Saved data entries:
──────────

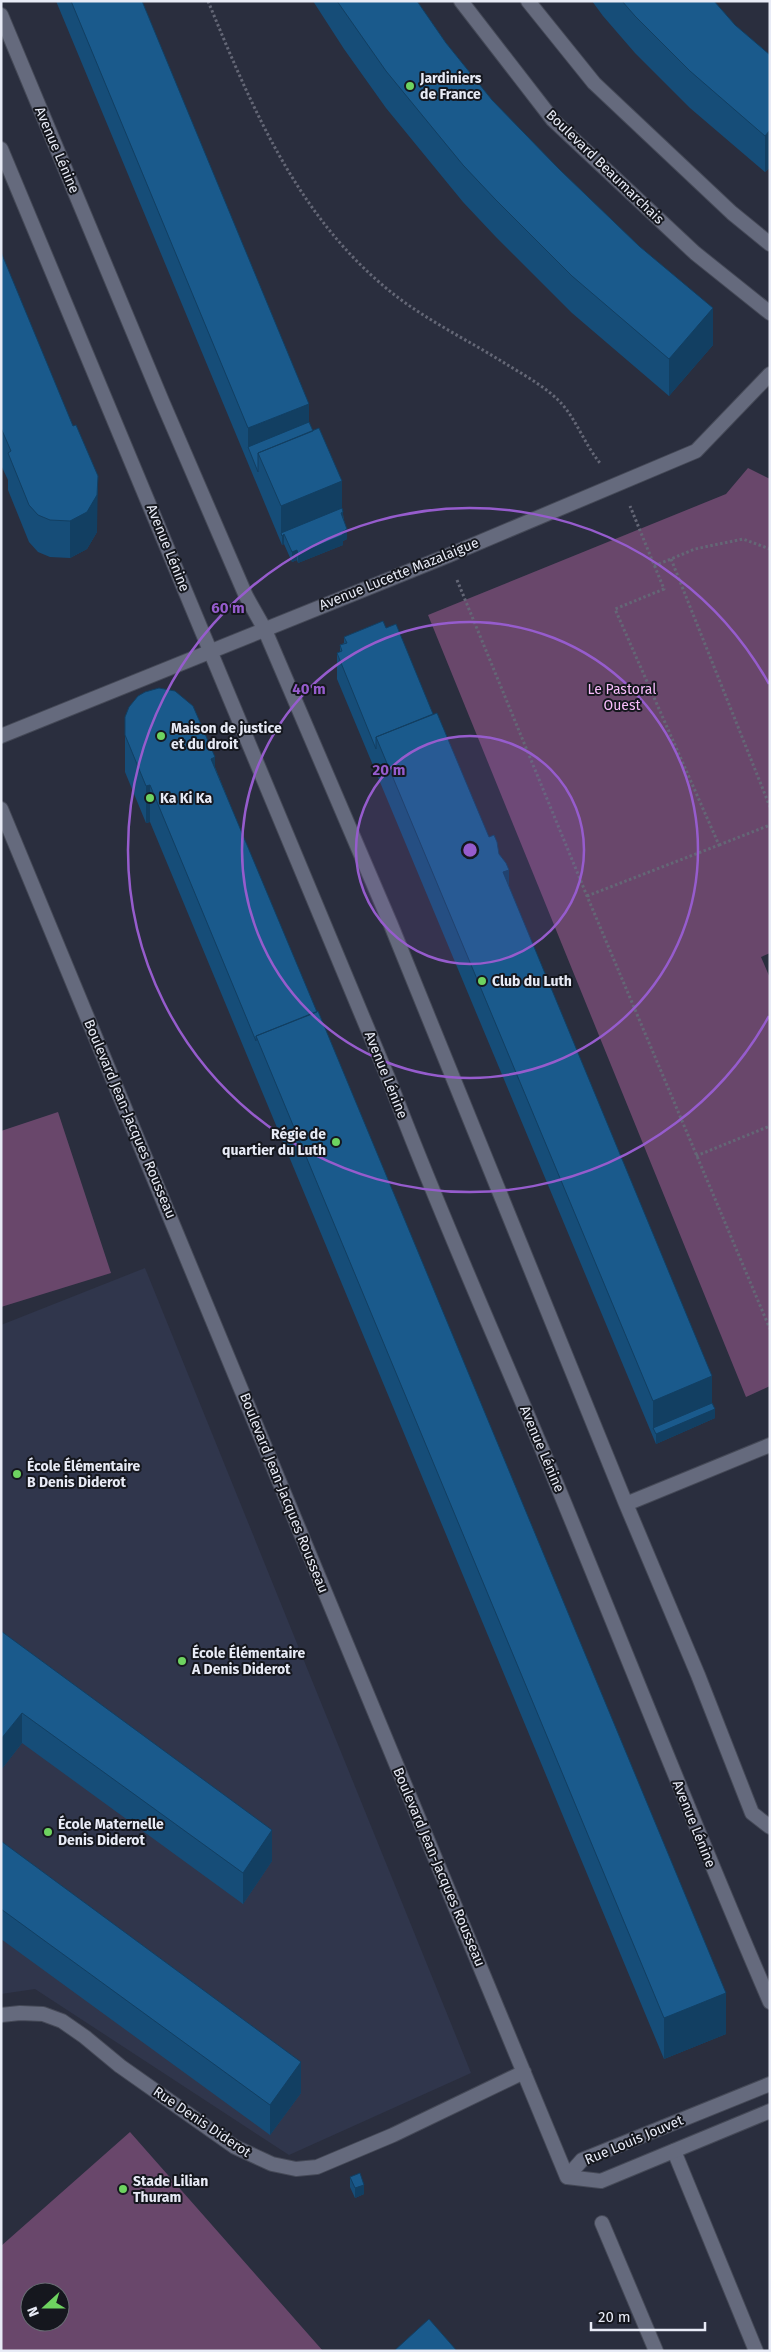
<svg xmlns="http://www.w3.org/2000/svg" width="771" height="2352" viewBox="0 0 771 2352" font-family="'Fira Sans',sans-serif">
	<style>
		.built { fill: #30364c }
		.green { fill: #69476b; fill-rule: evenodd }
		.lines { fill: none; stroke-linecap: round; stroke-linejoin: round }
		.service-casing { stroke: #454957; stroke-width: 16 }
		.minor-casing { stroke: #454957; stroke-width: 16 }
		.path { stroke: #646776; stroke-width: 3; stroke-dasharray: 2.5 2.5; stroke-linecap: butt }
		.service { stroke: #656a7d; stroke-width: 14 }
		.minor { stroke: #656a7d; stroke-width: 14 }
		.wall { fill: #164d78 }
		.shaded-wall { fill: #123f62 }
		.building { fill: #1a5a8c; stroke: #123f62 }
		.ring { fill: none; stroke: #965ccd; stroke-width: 2.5 }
		.poi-dot { fill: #6ed360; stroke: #15171e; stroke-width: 2 }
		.labels { text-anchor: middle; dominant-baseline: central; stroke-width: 4; stroke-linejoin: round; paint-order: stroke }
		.poi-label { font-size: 14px; font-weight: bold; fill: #e8ebf6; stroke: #15171e; text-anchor: start }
		.street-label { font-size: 14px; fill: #e8ebf6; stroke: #15171e }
		.park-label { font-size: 14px; fill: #f8bdfb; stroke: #15171e }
		.centre { fill: #965ccd; stroke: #15171e; stroke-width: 2.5 }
		.ring-label { font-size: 15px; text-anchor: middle; font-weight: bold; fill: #965ccd; stroke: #15171e; stroke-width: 4; stroke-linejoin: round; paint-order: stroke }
	</style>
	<rect width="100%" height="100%" fill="#2a2e3e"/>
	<path class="built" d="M145,1268L471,2073L289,2155L35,1989L1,1994V1325Z"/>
	<path class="green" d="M748,468L770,479V953L761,957L770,978V1386L746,1397L428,615L726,494Z
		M58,1112L111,1273L1,1307V1131Z
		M130,2132L323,2351H1V2246ZM30,2292H60V2322H30Z"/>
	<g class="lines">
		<g class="service-casing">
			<path id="service" d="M674,2151L756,2351
				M602,2223L656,2351"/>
		</g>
		<g class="minor-casing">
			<path id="minor" d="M461,1L553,120L695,253L770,313
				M528,1L594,83L732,213L770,244
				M1,15L162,401L246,596L264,628L391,925L626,1504L698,1675L752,1813L770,1827
				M1,149L391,1085C442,1220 502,1352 557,1485C628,1657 696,1831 770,2002
				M1,736L447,556L696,451L770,374
				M1,809L567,2177
				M626,1504L770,1445
				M1,2015L20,2013L43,2014L62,2021L85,2037L120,2066L235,2147L272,2164L296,2169L317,2167L393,2135L524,2072
				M770,2084L582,2160L567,2177L601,2181L770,2111"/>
		</g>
		<path class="path" d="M208,1C250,103 294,208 379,282C417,316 463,337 506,364C524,375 546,387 561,403C576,419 585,445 600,463
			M671,559L770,807
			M654,566L695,549L743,539L770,549
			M457,580L587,896L770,1329
			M719,845L770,825
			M587,896L719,845L615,609L664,589L630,506
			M696,1156L770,1126"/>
		<use href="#service" class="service"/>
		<use href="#minor" class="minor"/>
	</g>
	<path class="wall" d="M56,1H142L309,422L342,508L347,539L343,541V545L298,563L297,560L292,562L284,544L282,545Z
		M313,1H417L446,43L492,100L713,345L669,396L572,313L495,236L463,202L386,108L344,49Z
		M592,1H714L735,25L770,55V167L765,172L690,108L635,53L603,16Z
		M1,252L97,532L87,549L70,558L50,557L38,552L29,542L8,490V480L1,465Z
		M344,637L433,714L489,837L499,854L509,887L712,1403L715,1418L656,1444L337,679V653L340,652V645L344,643Z
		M125,717L215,767L726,2034L664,2059L150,822L146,823L125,772Z
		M1,1631L272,1861L243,1904L22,1743L1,1770Z
		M1,1841L301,2093L270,2135L1,1939Z
		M350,2177L364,2194L355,2198L350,2187Z"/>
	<path class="shaded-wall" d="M770,130V167L765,172V136Z
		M713,308V345L669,396V359Z
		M309,404V441L248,447V428Z
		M98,476L97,532L87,549L70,558V521Z
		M342,481V513L343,512V522L284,534V544L282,545V536L281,533V543V506Z
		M347,529V539L343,541V545L298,563V554Z
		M297,550V560L292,562V552Z
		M215,757V794L211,759Z
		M150,785V822L146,823V786Z
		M509,870V907L503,872Z
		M712,1376V1410L715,1409V1418L656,1444V1434L653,1428V1401Z
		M22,1713V1743L1,1770V1739Z
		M272,1830V1861L243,1904V1873Z
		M726,1993V2034L664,2059V2018Z
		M301,2062V2093L270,2135V2105Z
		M364,2185V2194L355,2198V2188Z"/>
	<path class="building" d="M71,1H142L309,404L248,428Z
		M337,1H417L446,43L492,100L559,169L639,246L713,308L669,359L572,276L495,199L463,165L386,71Z
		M622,1H714L735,25L770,55V130L765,136L690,71L635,16Z
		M1,252L73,426L76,425L98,476L97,495L87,512L70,521L50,520L38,515L29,505L8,453L11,451L1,428Z
		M309,422L313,431L258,453V472L248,447Z
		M319,428L342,481L281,506L258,453Z
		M342,508L343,512L341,513L347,529L342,532L343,535L298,554L297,550L292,552L284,534L282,536L281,533Z
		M383,621L386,628L396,624L433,714L376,737V749L337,653L342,651L340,645L347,643L344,637Z
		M159,688L175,691L193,706L215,757L211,759L317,1012L256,1036V1041L150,785L146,786L125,735V717L129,707L138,696L145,692Z
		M437,713L489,837L494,835L497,842L499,854L506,863L509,870L503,872L712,1376L653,1401L376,737Z
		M318,1011L726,1993L664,2018L256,1036Z
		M712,1403L715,1409L656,1434L653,1428Z
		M1,1631L272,1830L243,1873L22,1713L1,1739Z
		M1,1841L301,2062L270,2105L1,1909Z
		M360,2173L364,2185L355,2188L350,2177Z
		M429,2319L457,2351H394Z"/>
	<circle cx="470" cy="850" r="114" fill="#965ccd" fill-opacity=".12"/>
	<g class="ring">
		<circle cx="470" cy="850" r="114"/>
		<circle cx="470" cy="850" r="228"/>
		<path d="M769 1016A342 342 0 1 1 769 684"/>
	</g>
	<g class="poi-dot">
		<circle cx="410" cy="86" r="5"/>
		<circle cx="161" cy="736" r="5"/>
		<circle cx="150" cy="798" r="5"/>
		<circle cx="482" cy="981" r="5"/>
		<circle cx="336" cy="1142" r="5"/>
		<circle cx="17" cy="1474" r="5"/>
		<circle cx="182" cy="1661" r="5"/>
		<circle cx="48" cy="1832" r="5"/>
		<circle cx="123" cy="2189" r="5"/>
	</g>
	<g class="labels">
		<g class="poi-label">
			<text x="420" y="78">Jardiniers<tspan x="420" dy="16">de France</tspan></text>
			<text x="171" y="728">Maison de justice<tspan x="171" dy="16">et du droit</tspan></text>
			<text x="160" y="798">Ka Ki Ka</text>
			<text x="492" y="981">Club du Luth</text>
			<text x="326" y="1134" text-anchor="end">Régie de<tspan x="326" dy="16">quartier du Luth</tspan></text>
			<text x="27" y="1466">École Élémentaire<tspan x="27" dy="16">B Denis Diderot</tspan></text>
			<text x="192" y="1653">École Élémentaire<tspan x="192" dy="16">A Denis Diderot</tspan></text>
			<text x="58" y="1824">École Maternelle<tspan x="58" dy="16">Denis Diderot</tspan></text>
			<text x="133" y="2181">Stade Lilian<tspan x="133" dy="16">Thuram</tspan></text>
		</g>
		<g class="street-label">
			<text transform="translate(57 150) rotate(67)">Avenue Lénine</text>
			<text transform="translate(605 167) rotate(44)">Boulevard Beaumarchais</text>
			<text transform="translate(168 548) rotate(68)">Avenue Lénine</text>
			<text transform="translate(399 574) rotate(-22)">Avenue Lucette Mazalaigue</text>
			<text transform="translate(386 1075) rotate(68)">Avenue Lénine</text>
			<text transform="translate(130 1119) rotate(67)">Boulevard Jean-Jacques Rousseau</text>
			<text transform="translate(542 1449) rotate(67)">Avenue Lénine</text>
			<text transform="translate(284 1493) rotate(68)">Boulevard Jean-Jacques Rousseau</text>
			<text transform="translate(694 1824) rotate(68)">Avenue Lénine</text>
			<text transform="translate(439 1867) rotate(67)">Boulevard Jean-Jacques Rousseau</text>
			<text transform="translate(202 2122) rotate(34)">Rue Denis Diderot</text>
			<text transform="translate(634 2140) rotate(-23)">Rue Louis Jouvet</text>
		</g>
		<g class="park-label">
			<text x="622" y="689">Le Pastoral<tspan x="622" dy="16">Ouest</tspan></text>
		</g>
	</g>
	<circle cx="470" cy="850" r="8" class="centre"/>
	<g class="ring-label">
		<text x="228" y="613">60 m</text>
		<text x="309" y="694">40 m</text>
		<text x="389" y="775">20 m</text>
	</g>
	<rect width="771" height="2352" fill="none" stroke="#e8ebf6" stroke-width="5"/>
	<g transform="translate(45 2307) rotate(249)"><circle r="24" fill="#15171e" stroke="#696c74"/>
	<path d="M0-4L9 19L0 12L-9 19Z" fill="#6ed360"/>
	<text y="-8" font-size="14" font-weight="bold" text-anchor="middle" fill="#e8ebf6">N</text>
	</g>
	<path d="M591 2322v8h114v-8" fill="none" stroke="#e8ebf6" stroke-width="2.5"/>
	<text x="598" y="2322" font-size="15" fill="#e8ebf6" stroke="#15171e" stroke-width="4" paint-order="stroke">20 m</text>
</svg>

──────────

Each line that contains the string "linecap" counts once; report how many such lines the entries have, giving only the number.

→ **Output for this task**
2